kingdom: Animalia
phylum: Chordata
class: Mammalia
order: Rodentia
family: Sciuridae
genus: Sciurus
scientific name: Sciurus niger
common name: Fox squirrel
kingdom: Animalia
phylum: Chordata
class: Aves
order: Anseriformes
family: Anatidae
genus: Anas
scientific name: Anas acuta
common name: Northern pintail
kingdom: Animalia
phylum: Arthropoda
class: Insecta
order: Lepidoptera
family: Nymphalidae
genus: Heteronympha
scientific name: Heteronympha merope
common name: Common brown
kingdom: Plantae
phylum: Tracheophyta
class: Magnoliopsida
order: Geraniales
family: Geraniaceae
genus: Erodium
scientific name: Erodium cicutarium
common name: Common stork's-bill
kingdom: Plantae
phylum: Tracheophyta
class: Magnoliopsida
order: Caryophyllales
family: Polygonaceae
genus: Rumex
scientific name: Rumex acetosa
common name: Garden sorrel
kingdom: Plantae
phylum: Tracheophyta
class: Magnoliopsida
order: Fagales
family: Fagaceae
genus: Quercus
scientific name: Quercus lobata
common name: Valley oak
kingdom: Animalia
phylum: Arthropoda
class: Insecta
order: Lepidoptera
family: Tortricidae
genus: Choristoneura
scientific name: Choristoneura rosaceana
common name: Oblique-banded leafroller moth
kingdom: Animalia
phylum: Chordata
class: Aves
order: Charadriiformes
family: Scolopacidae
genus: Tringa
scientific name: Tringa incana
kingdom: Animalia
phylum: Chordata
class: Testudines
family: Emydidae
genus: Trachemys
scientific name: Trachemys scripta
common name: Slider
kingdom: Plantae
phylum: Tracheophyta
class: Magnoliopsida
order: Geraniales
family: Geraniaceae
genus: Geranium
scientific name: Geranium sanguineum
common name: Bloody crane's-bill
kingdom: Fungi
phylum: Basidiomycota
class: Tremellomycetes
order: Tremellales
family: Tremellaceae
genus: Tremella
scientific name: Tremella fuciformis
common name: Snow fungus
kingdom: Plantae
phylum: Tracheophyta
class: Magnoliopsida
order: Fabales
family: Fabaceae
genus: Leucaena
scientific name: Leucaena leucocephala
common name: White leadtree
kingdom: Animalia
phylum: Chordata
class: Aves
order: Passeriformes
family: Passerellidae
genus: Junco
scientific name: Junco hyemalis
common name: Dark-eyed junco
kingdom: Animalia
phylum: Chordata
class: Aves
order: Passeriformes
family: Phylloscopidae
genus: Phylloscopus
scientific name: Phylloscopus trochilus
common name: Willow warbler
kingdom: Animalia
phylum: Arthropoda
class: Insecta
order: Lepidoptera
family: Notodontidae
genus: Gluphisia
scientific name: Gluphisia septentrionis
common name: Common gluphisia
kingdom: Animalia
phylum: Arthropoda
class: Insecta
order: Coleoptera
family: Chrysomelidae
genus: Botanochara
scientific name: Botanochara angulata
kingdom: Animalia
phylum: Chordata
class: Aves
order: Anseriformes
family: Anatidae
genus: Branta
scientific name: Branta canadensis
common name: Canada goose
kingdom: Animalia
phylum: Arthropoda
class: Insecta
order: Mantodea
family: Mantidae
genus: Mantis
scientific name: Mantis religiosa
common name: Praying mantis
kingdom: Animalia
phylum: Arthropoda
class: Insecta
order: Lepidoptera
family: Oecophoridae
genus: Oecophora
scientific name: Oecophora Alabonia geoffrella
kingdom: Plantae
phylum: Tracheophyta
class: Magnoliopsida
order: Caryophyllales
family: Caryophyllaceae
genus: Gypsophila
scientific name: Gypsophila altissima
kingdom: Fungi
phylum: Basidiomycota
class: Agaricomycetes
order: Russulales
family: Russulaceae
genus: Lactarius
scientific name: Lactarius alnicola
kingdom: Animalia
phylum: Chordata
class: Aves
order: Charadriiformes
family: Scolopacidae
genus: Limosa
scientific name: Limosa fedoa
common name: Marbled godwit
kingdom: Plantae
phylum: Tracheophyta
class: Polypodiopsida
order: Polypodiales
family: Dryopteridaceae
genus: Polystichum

----------------

◆ **Job**: Print every line shown above for all of the items, keeping each character unchanged.

◆ **Result of this task**:
kingdom: Animalia
phylum: Chordata
class: Mammalia
order: Rodentia
family: Sciuridae
genus: Sciurus
scientific name: Sciurus niger
common name: Fox squirrel
kingdom: Animalia
phylum: Chordata
class: Aves
order: Anseriformes
family: Anatidae
genus: Anas
scientific name: Anas acuta
common name: Northern pintail
kingdom: Animalia
phylum: Arthropoda
class: Insecta
order: Lepidoptera
family: Nymphalidae
genus: Heteronympha
scientific name: Heteronympha merope
common name: Common brown
kingdom: Plantae
phylum: Tracheophyta
class: Magnoliopsida
order: Geraniales
family: Geraniaceae
genus: Erodium
scientific name: Erodium cicutarium
common name: Common stork's-bill
kingdom: Plantae
phylum: Tracheophyta
class: Magnoliopsida
order: Caryophyllales
family: Polygonaceae
genus: Rumex
scientific name: Rumex acetosa
common name: Garden sorrel
kingdom: Plantae
phylum: Tracheophyta
class: Magnoliopsida
order: Fagales
family: Fagaceae
genus: Quercus
scientific name: Quercus lobata
common name: Valley oak
kingdom: Animalia
phylum: Arthropoda
class: Insecta
order: Lepidoptera
family: Tortricidae
genus: Choristoneura
scientific name: Choristoneura rosaceana
common name: Oblique-banded leafroller moth
kingdom: Animalia
phylum: Chordata
class: Aves
order: Charadriiformes
family: Scolopacidae
genus: Tringa
scientific name: Tringa incana
kingdom: Animalia
phylum: Chordata
class: Testudines
family: Emydidae
genus: Trachemys
scientific name: Trachemys scripta
common name: Slider
kingdom: Plantae
phylum: Tracheophyta
class: Magnoliopsida
order: Geraniales
family: Geraniaceae
genus: Geranium
scientific name: Geranium sanguineum
common name: Bloody crane's-bill
kingdom: Fungi
phylum: Basidiomycota
class: Tremellomycetes
order: Tremellales
family: Tremellaceae
genus: Tremella
scientific name: Tremella fuciformis
common name: Snow fungus
kingdom: Plantae
phylum: Tracheophyta
class: Magnoliopsida
order: Fabales
family: Fabaceae
genus: Leucaena
scientific name: Leucaena leucocephala
common name: White leadtree
kingdom: Animalia
phylum: Chordata
class: Aves
order: Passeriformes
family: Passerellidae
genus: Junco
scientific name: Junco hyemalis
common name: Dark-eyed junco
kingdom: Animalia
phylum: Chordata
class: Aves
order: Passeriformes
family: Phylloscopidae
genus: Phylloscopus
scientific name: Phylloscopus trochilus
common name: Willow warbler
kingdom: Animalia
phylum: Arthropoda
class: Insecta
order: Lepidoptera
family: Notodontidae
genus: Gluphisia
scientific name: Gluphisia septentrionis
common name: Common gluphisia
kingdom: Animalia
phylum: Arthropoda
class: Insecta
order: Coleoptera
family: Chrysomelidae
genus: Botanochara
scientific name: Botanochara angulata
kingdom: Animalia
phylum: Chordata
class: Aves
order: Anseriformes
family: Anatidae
genus: Branta
scientific name: Branta canadensis
common name: Canada goose
kingdom: Animalia
phylum: Arthropoda
class: Insecta
order: Mantodea
family: Mantidae
genus: Mantis
scientific name: Mantis religiosa
common name: Praying mantis
kingdom: Animalia
phylum: Arthropoda
class: Insecta
order: Lepidoptera
family: Oecophoridae
genus: Oecophora
scientific name: Oecophora Alabonia geoffrella
kingdom: Plantae
phylum: Tracheophyta
class: Magnoliopsida
order: Caryophyllales
family: Caryophyllaceae
genus: Gypsophila
scientific name: Gypsophila altissima
kingdom: Fungi
phylum: Basidiomycota
class: Agaricomycetes
order: Russulales
family: Russulaceae
genus: Lactarius
scientific name: Lactarius alnicola
kingdom: Animalia
phylum: Chordata
class: Aves
order: Charadriiformes
family: Scolopacidae
genus: Limosa
scientific name: Limosa fedoa
common name: Marbled godwit
kingdom: Plantae
phylum: Tracheophyta
class: Polypodiopsida
order: Polypodiales
family: Dryopteridaceae
genus: Polystichum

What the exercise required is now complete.